DIRECTIONS FOR THIS TASK: Could you write out, exactly as they stand, only the lines in the listing below from the line with "1964 J. Flemming" to the line with "d O<sub>3</sub>/dt = c<sub>1</sub>", both ends included, without the pictures?

● ● ●

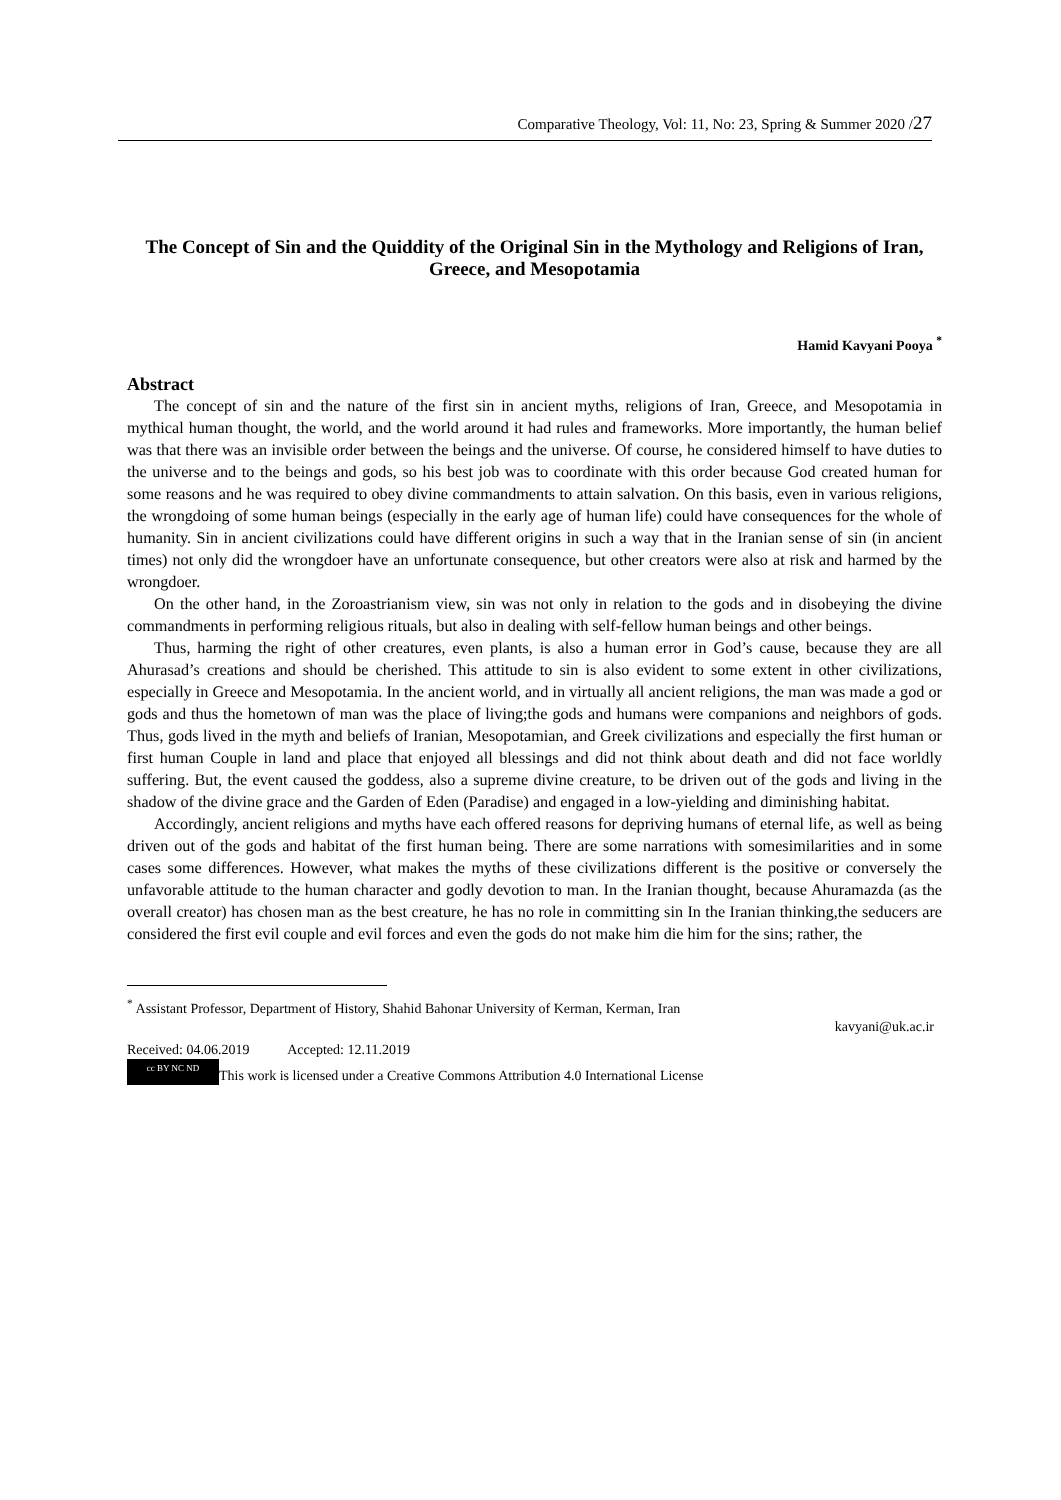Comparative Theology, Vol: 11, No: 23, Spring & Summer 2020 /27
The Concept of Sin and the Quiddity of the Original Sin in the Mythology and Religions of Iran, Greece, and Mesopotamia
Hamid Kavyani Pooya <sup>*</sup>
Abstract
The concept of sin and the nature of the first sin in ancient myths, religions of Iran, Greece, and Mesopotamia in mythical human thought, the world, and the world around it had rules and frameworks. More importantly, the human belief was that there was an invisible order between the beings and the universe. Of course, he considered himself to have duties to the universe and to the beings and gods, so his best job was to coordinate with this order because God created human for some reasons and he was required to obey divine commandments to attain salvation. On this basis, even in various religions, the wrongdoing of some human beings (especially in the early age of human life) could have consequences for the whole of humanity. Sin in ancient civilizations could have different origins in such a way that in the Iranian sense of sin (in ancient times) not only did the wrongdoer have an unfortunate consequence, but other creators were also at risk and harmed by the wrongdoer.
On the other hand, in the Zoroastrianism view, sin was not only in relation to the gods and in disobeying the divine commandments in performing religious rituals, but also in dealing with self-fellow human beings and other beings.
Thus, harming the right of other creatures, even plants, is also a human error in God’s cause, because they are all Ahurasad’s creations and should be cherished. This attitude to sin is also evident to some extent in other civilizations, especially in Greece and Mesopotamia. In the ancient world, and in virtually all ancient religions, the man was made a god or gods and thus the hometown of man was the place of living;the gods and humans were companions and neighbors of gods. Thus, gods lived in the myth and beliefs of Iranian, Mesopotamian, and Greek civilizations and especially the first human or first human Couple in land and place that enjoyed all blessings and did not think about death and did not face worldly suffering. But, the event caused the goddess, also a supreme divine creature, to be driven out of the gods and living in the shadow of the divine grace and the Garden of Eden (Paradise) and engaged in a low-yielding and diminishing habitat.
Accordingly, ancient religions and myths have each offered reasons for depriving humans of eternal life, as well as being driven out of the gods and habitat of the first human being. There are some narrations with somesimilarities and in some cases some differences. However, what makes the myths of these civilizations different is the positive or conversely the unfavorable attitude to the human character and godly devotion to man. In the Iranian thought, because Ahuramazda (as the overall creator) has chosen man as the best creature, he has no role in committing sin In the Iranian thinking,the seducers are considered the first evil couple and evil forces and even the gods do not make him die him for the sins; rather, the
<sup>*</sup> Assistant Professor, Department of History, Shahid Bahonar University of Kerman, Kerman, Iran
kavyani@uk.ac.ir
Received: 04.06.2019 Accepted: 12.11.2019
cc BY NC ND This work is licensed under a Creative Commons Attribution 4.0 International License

● ● ●

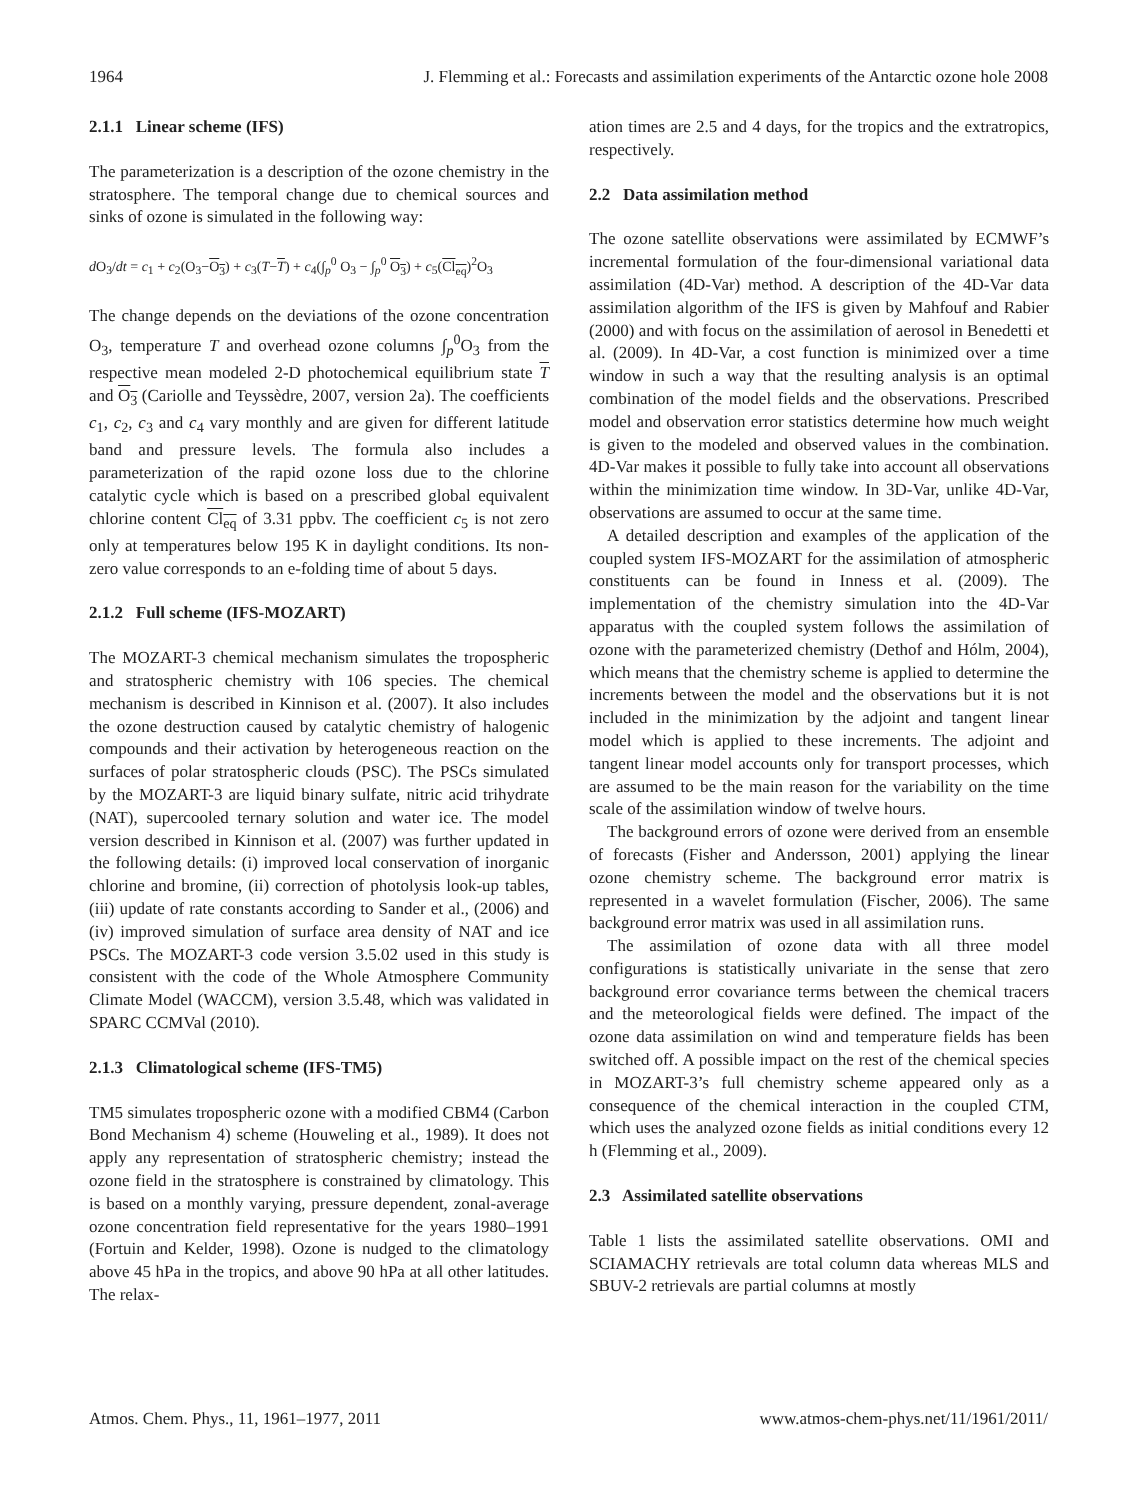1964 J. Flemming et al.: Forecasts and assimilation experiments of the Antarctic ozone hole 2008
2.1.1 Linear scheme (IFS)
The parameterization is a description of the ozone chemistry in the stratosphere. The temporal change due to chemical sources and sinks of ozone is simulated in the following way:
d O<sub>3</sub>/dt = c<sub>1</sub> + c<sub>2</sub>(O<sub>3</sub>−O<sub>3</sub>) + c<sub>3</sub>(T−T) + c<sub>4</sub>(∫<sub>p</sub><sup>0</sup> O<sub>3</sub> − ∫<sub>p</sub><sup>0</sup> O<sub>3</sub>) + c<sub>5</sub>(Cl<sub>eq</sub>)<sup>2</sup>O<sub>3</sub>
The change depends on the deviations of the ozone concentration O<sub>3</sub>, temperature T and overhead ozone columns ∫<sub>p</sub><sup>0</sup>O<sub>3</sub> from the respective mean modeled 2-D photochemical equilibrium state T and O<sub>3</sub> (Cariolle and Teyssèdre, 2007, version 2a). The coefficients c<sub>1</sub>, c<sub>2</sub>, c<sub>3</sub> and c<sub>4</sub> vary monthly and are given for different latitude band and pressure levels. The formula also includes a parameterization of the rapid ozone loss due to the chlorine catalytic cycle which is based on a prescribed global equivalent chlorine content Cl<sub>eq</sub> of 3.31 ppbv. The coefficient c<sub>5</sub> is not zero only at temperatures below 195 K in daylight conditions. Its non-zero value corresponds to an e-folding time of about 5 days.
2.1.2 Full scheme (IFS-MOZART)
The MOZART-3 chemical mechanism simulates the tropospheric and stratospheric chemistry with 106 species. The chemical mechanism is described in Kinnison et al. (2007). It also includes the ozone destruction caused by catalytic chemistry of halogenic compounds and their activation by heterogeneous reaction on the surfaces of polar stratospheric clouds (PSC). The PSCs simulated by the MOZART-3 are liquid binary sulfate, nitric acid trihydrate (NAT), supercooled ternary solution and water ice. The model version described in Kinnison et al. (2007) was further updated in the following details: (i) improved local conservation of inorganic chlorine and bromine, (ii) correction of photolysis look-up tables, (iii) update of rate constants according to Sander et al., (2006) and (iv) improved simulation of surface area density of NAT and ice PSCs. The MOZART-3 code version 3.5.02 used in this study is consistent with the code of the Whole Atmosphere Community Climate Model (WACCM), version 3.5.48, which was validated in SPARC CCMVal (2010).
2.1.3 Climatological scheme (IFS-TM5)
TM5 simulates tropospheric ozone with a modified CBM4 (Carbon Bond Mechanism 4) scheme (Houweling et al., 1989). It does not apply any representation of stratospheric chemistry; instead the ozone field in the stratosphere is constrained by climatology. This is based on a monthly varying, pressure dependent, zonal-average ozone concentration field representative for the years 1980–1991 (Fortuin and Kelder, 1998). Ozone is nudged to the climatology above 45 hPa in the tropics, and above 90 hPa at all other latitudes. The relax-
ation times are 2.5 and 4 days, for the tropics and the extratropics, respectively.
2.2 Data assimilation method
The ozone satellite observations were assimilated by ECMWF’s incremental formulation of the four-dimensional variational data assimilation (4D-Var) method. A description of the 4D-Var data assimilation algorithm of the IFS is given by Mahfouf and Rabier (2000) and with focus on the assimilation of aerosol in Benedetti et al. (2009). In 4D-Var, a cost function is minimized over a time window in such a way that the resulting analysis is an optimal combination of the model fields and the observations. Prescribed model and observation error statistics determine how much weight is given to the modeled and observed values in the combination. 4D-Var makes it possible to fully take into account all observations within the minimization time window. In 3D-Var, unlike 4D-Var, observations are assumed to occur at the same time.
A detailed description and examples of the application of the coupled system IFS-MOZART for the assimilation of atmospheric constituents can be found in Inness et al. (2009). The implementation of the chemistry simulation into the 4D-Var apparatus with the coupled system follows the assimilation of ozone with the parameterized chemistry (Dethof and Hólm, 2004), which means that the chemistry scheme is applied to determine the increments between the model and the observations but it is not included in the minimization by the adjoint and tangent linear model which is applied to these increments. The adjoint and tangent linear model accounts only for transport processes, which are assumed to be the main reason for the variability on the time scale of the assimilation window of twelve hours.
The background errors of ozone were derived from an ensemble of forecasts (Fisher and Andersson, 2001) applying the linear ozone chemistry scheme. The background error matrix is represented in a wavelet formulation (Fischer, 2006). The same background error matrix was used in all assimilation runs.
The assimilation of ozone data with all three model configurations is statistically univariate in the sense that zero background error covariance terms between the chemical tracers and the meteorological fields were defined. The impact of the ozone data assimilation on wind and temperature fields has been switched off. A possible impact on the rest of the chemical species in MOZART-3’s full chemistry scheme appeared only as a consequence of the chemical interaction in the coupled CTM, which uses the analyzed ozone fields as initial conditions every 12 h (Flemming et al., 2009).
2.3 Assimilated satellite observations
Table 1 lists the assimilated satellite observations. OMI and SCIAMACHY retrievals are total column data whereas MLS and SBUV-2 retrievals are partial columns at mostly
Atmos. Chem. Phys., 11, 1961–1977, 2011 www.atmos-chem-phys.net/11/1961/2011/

● ● ●

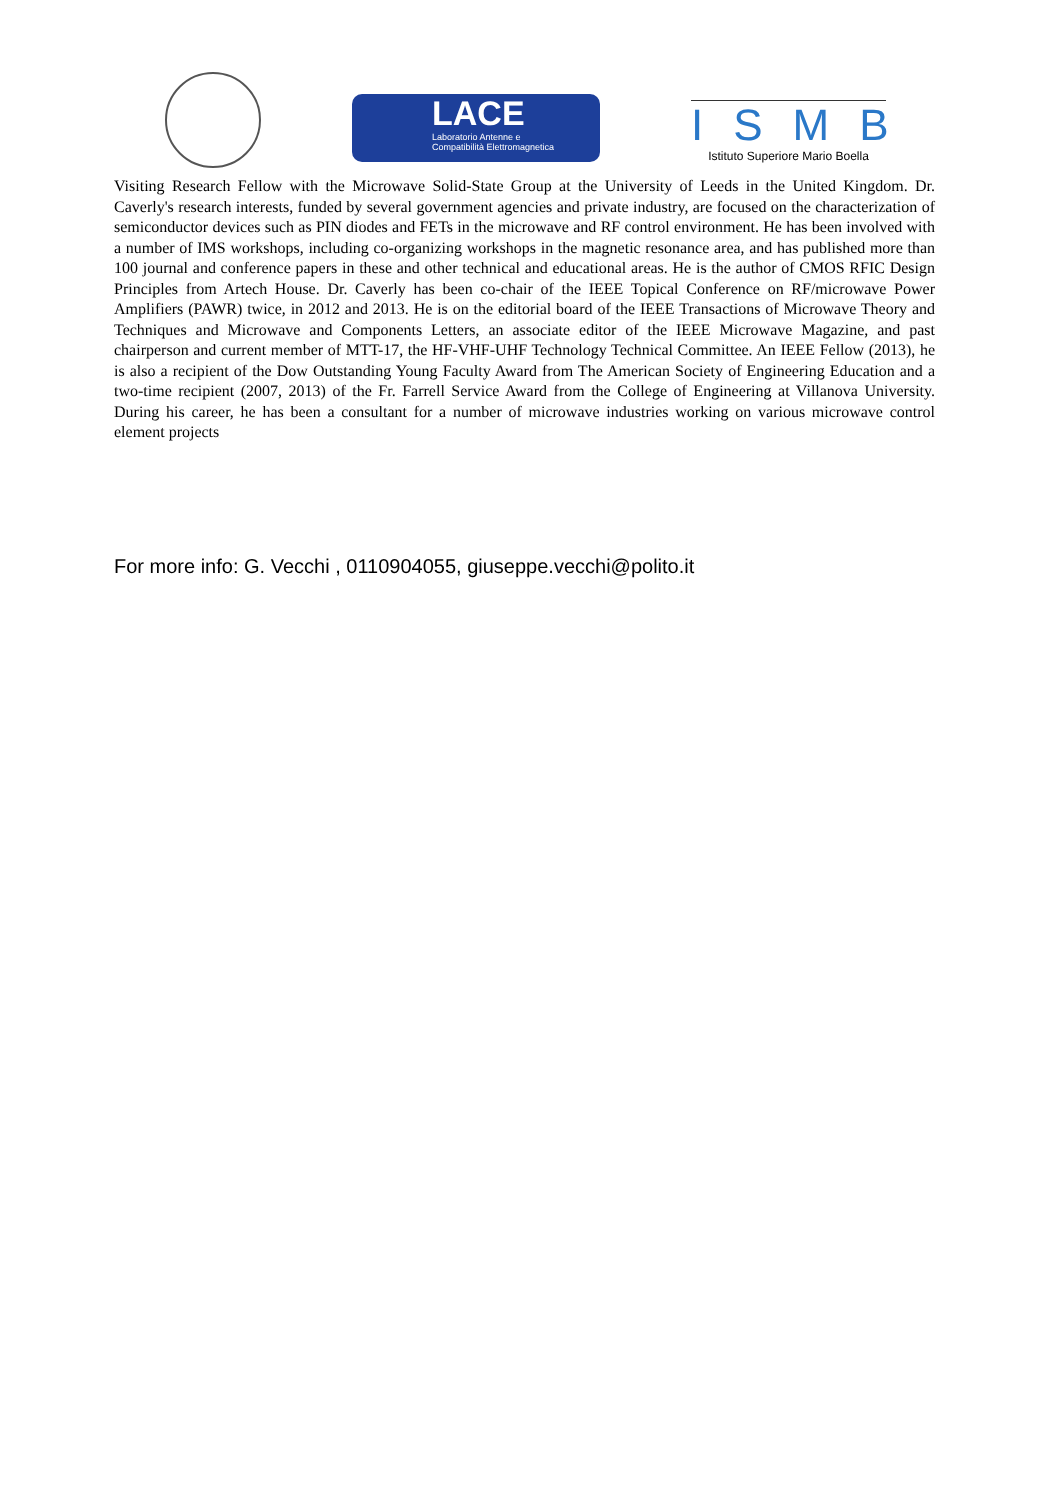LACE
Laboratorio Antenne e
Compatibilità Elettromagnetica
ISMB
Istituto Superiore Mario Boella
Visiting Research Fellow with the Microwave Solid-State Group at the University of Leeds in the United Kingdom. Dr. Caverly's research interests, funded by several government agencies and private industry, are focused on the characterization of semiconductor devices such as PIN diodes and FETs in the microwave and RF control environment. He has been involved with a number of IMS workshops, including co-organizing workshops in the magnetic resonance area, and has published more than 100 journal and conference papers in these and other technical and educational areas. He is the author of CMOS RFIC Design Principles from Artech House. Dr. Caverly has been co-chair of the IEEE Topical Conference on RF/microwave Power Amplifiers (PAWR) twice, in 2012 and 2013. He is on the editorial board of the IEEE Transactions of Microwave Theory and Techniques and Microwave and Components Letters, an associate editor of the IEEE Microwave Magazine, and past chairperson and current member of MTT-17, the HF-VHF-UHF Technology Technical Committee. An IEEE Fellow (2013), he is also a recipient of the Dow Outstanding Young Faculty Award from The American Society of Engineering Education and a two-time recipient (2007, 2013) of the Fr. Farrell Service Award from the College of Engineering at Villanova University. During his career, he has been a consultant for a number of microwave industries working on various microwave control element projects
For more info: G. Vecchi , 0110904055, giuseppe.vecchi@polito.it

● ● ●

RESULT OF THE TASK:
1964 J. Flemming et al.: Forecasts and assimilation experiments of the Antarctic ozone hole 2008
2.1.1 Linear scheme (IFS)
The parameterization is a description of the ozone chemistry in the stratosphere. The temporal change due to chemical sources and sinks of ozone is simulated in the following way:
d O<sub>3</sub>/dt = c<sub>1</sub> + c<sub>2</sub>(O<sub>3</sub>−O<sub>3</sub>) + c<sub>3</sub>(T−T) + c<sub>4</sub>(∫<sub>p</sub><sup>0</sup> O<sub>3</sub> − ∫<sub>p</sub><sup>0</sup> O<sub>3</sub>) + c<sub>5</sub>(Cl<sub>eq</sub>)<sup>2</sup>O<sub>3</sub>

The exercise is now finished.